Problema 1> Transcreva o trecho do texto sobre Proust que começa nas palavras "Muito antes de" e termina após "do tempo perdido.".
Problema 2> De acordo com o texto sobre Proust, qual é o título do livro de estreia do autor?

Bloco de texto>
┌──

Autor de uma cultura enciclopédica, pos-se Proust ao serviço da criação de uma obra polifônica que avulta, em sua literariedade, como um dos mais originais e perenes monumentos construídos pelo homem.

Observou Proust que a crítica constitui um gênero não-secundário, mas autônomo e digno como qualquer outro que provém do engenho humano que transforma a ideia – mais que palavras -- em realidade concreta.

Muito antes de escrever o roman-fleuve que o consagraria, Proust já se expressava como um crítico, ao propor, através de pastiches deliciosos que se farão presentes em sua obra futura, como que referendando o leitor em tudo exemplar – nutrido do que mamou no humanismo literário -- que foi por toda a vida. Prova-o e comprova-o as páginas ainda incipientes de seu livro de estréia, “Os prazeres e os dias”, na qual assoma, de maneira embrionária, algumas de suas obsessões que somente alcançariam a expressão definitiva em sua busca do tempo perdido.

└──

Dados de origem>
┌──

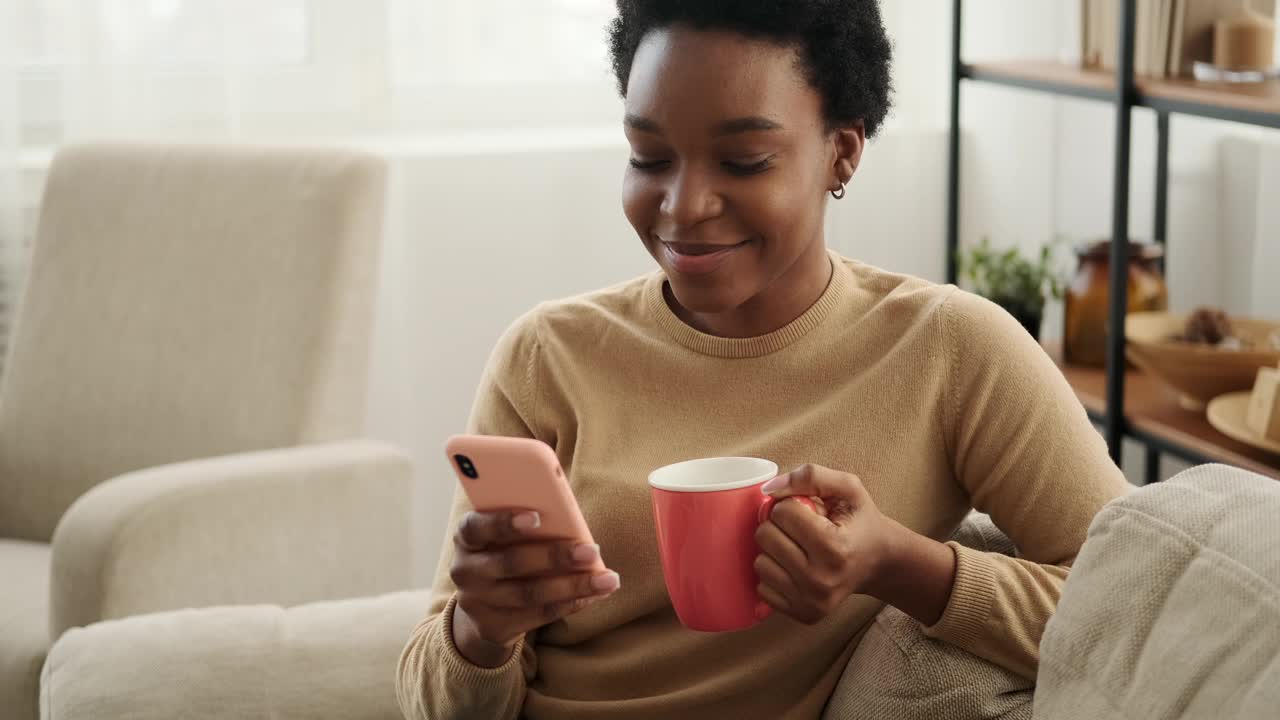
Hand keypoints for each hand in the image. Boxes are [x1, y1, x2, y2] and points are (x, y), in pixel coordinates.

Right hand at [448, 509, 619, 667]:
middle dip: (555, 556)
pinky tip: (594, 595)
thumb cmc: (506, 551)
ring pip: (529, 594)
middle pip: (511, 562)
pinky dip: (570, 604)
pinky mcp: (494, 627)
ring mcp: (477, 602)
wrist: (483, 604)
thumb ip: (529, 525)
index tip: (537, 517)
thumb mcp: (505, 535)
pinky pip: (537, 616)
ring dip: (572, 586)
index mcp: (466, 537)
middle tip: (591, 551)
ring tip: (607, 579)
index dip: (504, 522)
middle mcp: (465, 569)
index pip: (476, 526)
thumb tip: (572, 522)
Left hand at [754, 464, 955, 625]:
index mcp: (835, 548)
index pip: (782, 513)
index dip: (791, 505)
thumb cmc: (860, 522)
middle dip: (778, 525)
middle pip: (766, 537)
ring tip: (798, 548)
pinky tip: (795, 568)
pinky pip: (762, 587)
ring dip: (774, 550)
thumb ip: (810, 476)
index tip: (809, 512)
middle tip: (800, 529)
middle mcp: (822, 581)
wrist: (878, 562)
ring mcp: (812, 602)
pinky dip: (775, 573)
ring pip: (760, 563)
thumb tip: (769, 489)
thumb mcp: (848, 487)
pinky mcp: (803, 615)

└──
┌──

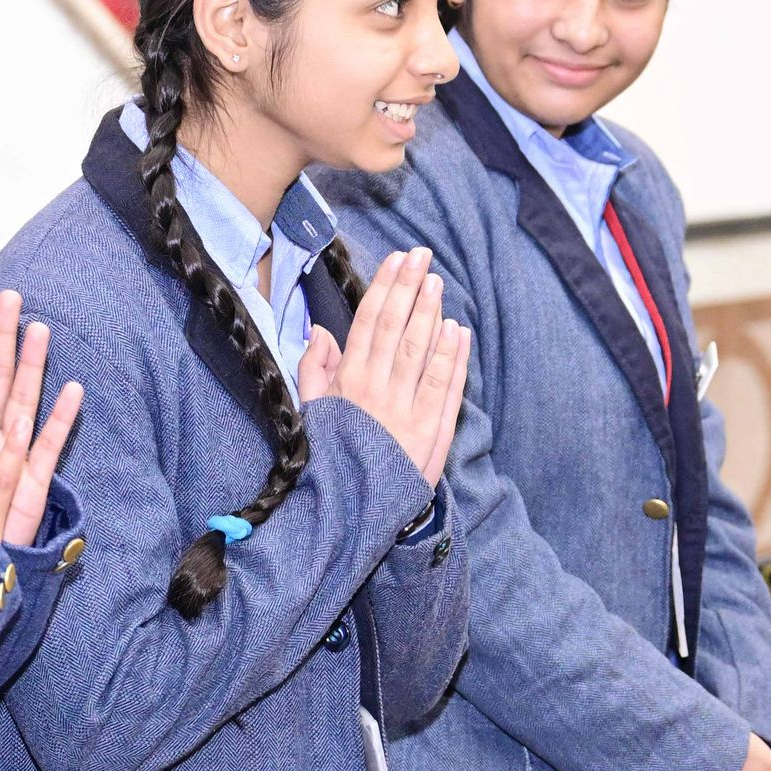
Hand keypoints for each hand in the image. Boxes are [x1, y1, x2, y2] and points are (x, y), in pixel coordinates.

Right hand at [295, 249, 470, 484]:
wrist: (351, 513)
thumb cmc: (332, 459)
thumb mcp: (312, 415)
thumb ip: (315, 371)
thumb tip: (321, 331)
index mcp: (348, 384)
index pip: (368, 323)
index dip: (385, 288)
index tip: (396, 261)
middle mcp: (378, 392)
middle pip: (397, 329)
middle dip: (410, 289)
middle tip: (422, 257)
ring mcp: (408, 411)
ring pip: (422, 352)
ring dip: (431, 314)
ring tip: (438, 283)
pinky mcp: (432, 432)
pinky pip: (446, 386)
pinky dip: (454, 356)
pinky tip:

└──

Resposta da tarefa 1>
Muito antes de escrever o roman-fleuve que o consagraria, Proust já se expressava como um crítico, ao propor, através de pastiches deliciosos que se farão presentes em sua obra futura, como que referendando o leitor em tudo exemplar – nutrido do que mamou no humanismo literário -- que foi por toda a vida. Prova-o e comprova-o as páginas ainda incipientes de seu livro de estréia, “Os prazeres e os dias”, na qual assoma, de maneira embrionária, algumas de suas obsessões que somente alcançariam a expressão definitiva em sua busca do tempo perdido.

Resposta da tarefa 2> O livro de estreia de Proust é "Os prazeres e os dias".